Can't reproduce example outcome

Submitted by GregReese on Thu, 05/09/2019 - 15:03

I installed the Windows version of FreeLing 4.1. When I try the usage example shown at
(with mytext.txt and myconfig.cfg also on that page), I get an output that is quite different than the expected results that the example shows. My output is:

El el DA0MS0 1
gato gato NCMS000 1
come comer VMIP3S0 0.978902 comer VMM02S0 0.021098
pescado pescado NCMS000 0.822581 pescar VMP00SM 0.177419
. . Fp 1

Pero pero CC 0.999902 pero NCMS000 9.84058e-05
a a SP 0.998775 a NCFS000 0.0012246
Don_Jaime don_jaime NP00000 1
no no RN 0.999297 no NCMS000 0.00070347
le le PP3CSD0 1
gustan gustar VMIP3P0 1
los el DA0MP0 0.992728 lo PP3MPA0 0.0072574 lo NCMP000 1.44858e-05
gatos gato NCMP000 1
. . Fp 1

Any suggestions on why there's a difference?

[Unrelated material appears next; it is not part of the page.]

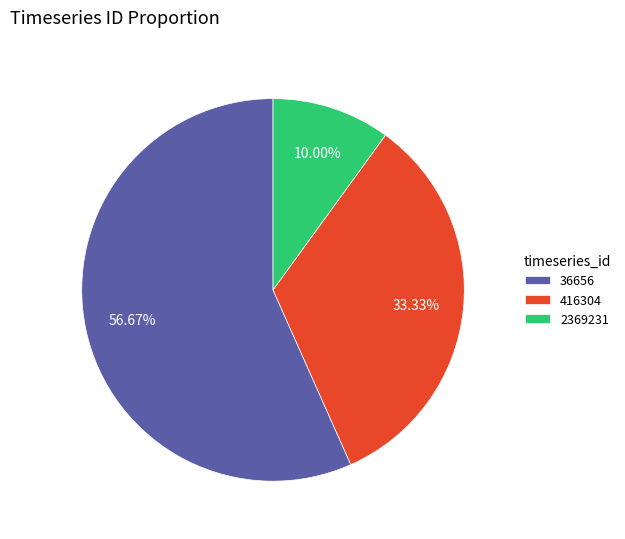

Which slice represents more than half of the pie?

36656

Also, it took three minutes and 18 seconds to process the input file, which has only thirteen words. Does this sound like a normal time?


Greg Reese

The difference is only in the probabilities.  The predicted PoS tags are basically the same.

This is because the example was run on an older version of FreeLing, and the probabilities have been retrained since then. If you use "--output tagged" the resulting PoS tags should be the same.

Regarding the time:

The "analyzer" program is just a demo. When you launch it, it loads all the modules specified in the config file (even if you are not going to use them), and that takes some time (although 3 minutes looks like a lot, maybe you are on an old machine?).

If you want it to load faster, you can remove from config file lines for modules you don't want to use (e.g. WSD, parser, coref, etc)

Once the modules are loaded, analysis is pretty fast. Try the same command, but do not redirect the input from mytext.txt.  Instead, write sentences in the terminal. You'll see how the first sentence takes a lot (it is loading) but following sentences are instantaneous

The "analyzer" program can be useful to process large files (load once, process everything).
But to analyze small bits of text at a time, you should either use the "--server" mode for "analyze" or develop your own main program (see the tutorial) that loads only what you need, and reuses it as much as possible.